Recently, Business Insider published an interview with Kevin Roberts, the former chairman of Saatchi & Saatchi, where he made some head-scratching, “Don Drapery” comments about the scarce numbers of women in leadership positions being the result of them putting “happiness” above the “ambition” it takes to get promoted to senior management. He also displayed his misunderstanding of millennials – something I myself was called out on (won’t make that mistake again) – saying they would rather navel-gaze than put in the effort required of delayed gratification. Saatchi’s parent company, Publicis, where Roberts also served as “head coach,” worked swiftly to publicly separate itself from his comments, which eventually led to his resignation.

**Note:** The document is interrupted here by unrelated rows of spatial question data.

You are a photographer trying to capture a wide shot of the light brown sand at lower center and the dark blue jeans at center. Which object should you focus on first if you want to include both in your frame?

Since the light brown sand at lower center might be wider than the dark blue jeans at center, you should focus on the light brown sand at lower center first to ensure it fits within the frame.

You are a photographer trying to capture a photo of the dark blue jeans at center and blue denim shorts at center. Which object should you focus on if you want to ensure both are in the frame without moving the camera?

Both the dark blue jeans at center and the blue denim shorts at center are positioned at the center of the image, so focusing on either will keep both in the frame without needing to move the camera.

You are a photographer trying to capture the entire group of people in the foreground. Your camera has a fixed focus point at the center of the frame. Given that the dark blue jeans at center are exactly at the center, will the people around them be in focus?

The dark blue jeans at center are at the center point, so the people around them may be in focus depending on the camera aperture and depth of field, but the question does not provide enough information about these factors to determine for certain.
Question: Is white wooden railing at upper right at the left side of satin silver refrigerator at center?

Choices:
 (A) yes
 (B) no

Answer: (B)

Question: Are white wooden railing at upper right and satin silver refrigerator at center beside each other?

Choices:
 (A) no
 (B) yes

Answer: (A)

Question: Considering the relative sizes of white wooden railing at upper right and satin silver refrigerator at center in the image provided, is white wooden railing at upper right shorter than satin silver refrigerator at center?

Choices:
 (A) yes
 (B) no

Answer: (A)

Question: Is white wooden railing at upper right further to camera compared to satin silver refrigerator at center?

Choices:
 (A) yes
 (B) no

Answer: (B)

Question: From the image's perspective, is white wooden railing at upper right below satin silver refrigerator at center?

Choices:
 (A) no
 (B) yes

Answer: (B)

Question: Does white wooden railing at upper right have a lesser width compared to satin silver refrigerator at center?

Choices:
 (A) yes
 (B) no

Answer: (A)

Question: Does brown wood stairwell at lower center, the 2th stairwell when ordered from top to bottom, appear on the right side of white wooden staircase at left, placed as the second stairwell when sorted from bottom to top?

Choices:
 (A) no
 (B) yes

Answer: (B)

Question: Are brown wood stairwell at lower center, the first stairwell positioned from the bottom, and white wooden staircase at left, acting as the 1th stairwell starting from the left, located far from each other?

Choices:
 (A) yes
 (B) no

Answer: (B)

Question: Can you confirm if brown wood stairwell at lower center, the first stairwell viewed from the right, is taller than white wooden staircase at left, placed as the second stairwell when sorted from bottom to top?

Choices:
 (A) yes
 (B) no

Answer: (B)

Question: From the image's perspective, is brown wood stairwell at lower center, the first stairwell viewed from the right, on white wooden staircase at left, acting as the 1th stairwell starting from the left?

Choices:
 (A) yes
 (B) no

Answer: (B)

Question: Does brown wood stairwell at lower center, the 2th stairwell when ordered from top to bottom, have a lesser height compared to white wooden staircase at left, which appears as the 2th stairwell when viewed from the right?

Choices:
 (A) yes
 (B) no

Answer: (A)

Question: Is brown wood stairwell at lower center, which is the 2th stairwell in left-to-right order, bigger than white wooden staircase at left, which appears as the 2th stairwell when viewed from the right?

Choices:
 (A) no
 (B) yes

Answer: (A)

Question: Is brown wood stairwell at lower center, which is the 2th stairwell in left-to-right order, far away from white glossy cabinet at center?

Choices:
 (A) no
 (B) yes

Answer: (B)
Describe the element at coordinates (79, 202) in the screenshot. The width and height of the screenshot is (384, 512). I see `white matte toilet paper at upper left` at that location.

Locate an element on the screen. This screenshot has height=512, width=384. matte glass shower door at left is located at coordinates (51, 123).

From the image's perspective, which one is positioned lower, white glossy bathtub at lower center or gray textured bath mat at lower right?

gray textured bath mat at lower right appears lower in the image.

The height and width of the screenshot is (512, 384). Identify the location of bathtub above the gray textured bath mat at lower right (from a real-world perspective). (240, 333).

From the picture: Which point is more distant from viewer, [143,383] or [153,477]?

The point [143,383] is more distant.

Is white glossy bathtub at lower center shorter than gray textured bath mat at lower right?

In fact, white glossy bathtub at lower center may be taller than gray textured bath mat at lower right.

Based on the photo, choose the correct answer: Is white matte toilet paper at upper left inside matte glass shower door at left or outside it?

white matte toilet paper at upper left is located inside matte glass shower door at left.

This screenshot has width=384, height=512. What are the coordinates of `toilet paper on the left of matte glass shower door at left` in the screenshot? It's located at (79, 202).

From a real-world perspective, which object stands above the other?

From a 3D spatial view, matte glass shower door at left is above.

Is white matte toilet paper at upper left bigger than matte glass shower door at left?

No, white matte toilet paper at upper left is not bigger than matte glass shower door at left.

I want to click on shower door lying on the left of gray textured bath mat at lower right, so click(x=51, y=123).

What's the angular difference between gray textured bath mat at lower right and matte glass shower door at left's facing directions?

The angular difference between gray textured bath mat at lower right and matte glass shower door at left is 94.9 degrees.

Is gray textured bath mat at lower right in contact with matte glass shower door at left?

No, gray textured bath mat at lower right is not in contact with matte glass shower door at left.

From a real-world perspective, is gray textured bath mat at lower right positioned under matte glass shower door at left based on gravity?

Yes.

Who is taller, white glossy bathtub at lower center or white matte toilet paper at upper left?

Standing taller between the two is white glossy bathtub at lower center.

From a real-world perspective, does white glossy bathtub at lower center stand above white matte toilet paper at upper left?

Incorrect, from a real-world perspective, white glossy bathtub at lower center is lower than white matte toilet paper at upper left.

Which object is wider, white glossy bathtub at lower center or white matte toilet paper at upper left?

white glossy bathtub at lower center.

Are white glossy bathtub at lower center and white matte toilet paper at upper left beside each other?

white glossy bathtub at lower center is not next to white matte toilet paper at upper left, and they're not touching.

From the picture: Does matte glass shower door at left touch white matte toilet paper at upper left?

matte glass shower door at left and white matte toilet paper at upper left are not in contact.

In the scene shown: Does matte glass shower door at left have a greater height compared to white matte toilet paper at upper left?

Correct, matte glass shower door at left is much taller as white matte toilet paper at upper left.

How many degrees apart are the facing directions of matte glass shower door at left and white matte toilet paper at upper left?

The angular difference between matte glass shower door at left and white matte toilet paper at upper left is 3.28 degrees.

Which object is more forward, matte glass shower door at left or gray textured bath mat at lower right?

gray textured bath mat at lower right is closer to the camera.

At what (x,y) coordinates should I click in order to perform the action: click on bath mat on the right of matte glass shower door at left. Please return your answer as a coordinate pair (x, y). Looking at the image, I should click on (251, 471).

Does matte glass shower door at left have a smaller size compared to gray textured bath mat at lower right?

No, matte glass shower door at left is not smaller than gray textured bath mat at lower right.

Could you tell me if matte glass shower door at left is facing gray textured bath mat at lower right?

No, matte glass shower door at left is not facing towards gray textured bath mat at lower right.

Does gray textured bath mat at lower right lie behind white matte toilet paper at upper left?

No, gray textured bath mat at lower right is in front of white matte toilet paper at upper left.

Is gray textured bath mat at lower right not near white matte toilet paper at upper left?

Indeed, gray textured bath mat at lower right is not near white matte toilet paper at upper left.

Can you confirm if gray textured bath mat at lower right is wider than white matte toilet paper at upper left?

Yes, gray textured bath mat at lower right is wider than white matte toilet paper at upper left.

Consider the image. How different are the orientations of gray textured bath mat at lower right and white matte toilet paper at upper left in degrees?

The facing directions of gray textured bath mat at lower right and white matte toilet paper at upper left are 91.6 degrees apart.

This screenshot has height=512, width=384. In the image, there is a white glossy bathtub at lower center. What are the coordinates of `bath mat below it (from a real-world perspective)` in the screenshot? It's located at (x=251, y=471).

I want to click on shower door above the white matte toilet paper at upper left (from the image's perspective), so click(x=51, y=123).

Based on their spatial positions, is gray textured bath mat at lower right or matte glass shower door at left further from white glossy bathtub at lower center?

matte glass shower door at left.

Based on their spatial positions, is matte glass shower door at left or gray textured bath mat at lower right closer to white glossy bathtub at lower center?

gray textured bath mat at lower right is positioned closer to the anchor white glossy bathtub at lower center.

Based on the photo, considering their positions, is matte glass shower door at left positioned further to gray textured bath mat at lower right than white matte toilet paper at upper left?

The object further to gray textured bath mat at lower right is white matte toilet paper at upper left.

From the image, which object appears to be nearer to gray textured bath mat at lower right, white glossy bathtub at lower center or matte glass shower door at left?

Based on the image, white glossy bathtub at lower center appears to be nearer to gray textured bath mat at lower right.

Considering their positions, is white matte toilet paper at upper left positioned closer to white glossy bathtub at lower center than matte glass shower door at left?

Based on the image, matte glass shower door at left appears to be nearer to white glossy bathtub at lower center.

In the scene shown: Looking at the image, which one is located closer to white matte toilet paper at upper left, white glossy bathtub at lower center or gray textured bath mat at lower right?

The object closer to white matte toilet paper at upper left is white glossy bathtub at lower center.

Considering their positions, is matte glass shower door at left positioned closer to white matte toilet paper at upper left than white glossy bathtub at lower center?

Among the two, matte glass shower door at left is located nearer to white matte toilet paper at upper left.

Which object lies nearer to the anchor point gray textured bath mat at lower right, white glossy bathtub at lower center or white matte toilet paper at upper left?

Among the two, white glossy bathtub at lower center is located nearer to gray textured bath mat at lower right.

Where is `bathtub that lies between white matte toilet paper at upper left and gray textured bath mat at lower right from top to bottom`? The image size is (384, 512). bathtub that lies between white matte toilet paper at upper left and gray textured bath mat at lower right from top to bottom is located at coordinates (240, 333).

There’s no room for that kind of blanket commentary about women’s ambition, or lack thereof. Period. What I find more interesting is the fact that these events reveal not only the outdated individual point of view, but an organizational anachronism. Leaders like Roberts have flourished in a command-and-control era of management that is no longer the competitive model for leading fields or industries.
In the 20-plus years since the mainstream adoption of the internet, organizations have seen a shift from being their own little kingdoms, where everything was kept behind closed doors, everyone “knew their place,” and innovation took years to realize, to places where anyone with a good idea and a laptop could disrupt almost any industry. In the emerging model of management, something I’m calling the New Work Order, leaders can’t afford to prejudge ambition or knowledge. In fact, they need to create organizations that give them line of sight – through their people – to the next disruptive technology or innovation. And the person with that knowledge might be the newest hire on an internal service team or even someone from outside.
Organizational structure today goes beyond salaried employees, because what drives business – influence, innovation, and even sales – is a combination of expertise from insider and outside an organization. Because of this shift, ambition itself, for most people, now lies outside old, hierarchical corporate structures. Leaders need to recognize this shift.
In my consulting firm, Ferrazzi Greenlight, one of our change programs cultivates a culture of inclusion. Inclusion is important to engendering all types of diversity to the benefit of society. But it’s also to the benefit of business. Research has shown that the more a team integrates diverse points of view into its daily work, the greater the team’s innovation and performance will be. As leaders, then, our role is to give a collection of high-performing individuals the environment where they form the kind of collaborative team that is more responsive, creative, and competitive than any of those individuals could be independently.
In this environment, many diverse voices aren’t simply bragging rights to prospective hires. Those different voices keep your organization current and viable. Digital natives understand better how to market to a consumer who’s grown accustomed to both avoiding advertising and getting their content free on the internet. Study after study has shown that when women, and girls, have agency and are fully integrated into the power structure of their community or culture, everyone benefits. And when that community is an organization’s senior management, they show greater profitability. People from different cultures, backgrounds, and with varied interests and expertise are needed, not because everyone has something to offer but because diverse points of view and experience are what an organization needs to compete and succeed.
What does this mean for leaders? In the new organizational model, titans of industry become titans of talent and innovation. The best among them scout that talent and provide it with the tools and resources needed to constantly change, constantly disrupt. And they appreciate the vital role every teammate plays, not just the ones at the top.